Necessary, Absolutely Necessary

That which is necessary is that which is and cannot not be (quod est et non esse non potest). There are several types of necessity. First, there is logical necessity, metaphysical necessity, and physical necessity. Second, there is absolute necessity and relative, conditional, or hypothetical necessity. There is a gradation in forms of necessity, ranging from the absolute to the conditional, and the conditional can be understood as an attenuation of the absolute. God is the Absolutely Necessary Being (non esse non potest).

Nobility

It is said of what stands out for its excellence. And precisely because it stands out, it is known, admired, and esteemed.

Nothing

The problem of nothing arises from the denial of being. What we have is being, and only when it is denied do we get nothing. It is generally accepted as a principle of reason that “nothing comes from nothing” (ex nihilo nihil fit). With the advent of creationist thought, such as Christian thought, the problem of nothing is reformulated, because there is a creator God who created the world from nothing. Nothingness has no power or efficacy, because it is nothing but a concept, which in no way limits divine creative power.

P

Proof

Reasoning that, starting from true premises, reaches a true conclusion.

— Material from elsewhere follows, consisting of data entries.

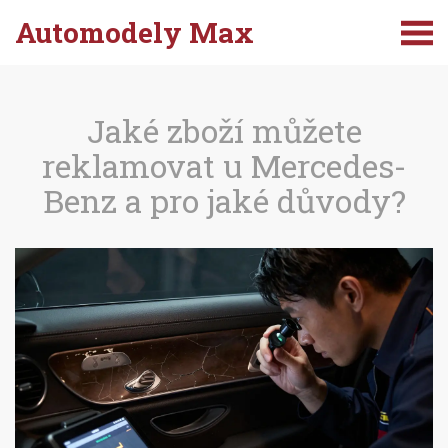
Automodely Max
Jaké zboží můžete
reklamovat u Mercedes-
Benz a pro jaké důvody?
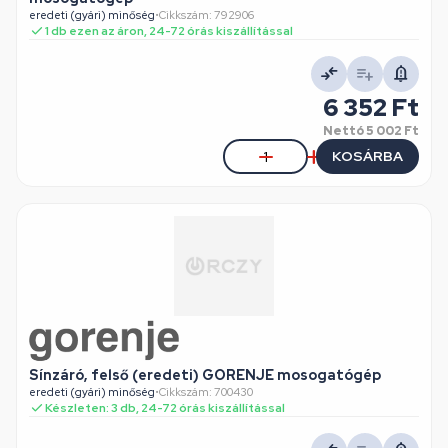
eredeti (gyári) minőség
•
Cikkszám: 792906
1 db ezen az áron, 24-72 órás kiszállítással
6 352 Ft
Nettó
5 002 Ft
KOSÁRBA
Sínzáró, felső (eredeti) GORENJE mosogatógép
eredeti (gyári) minőség
•
Cikkszám: 700430
Készleten: 3 db, 24-72 órás kiszállítással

Proof is based on a search for the causes for which a thing is what it is. There are different types of demonstration: propter quid demonstrations, which start from self-evident principles and give the proper and complete reason for a thing, and quia demonstrations, which are not based on self-evident principles or do not provide an adequate reason.

W

Well (Good)

See “Good”

World, World of Sense

For Christians, it is the set of all created things. It coincides with the tangible world, with the exception of angelic beings. The characteristics of the sensible world include motion, finitude, and contingency.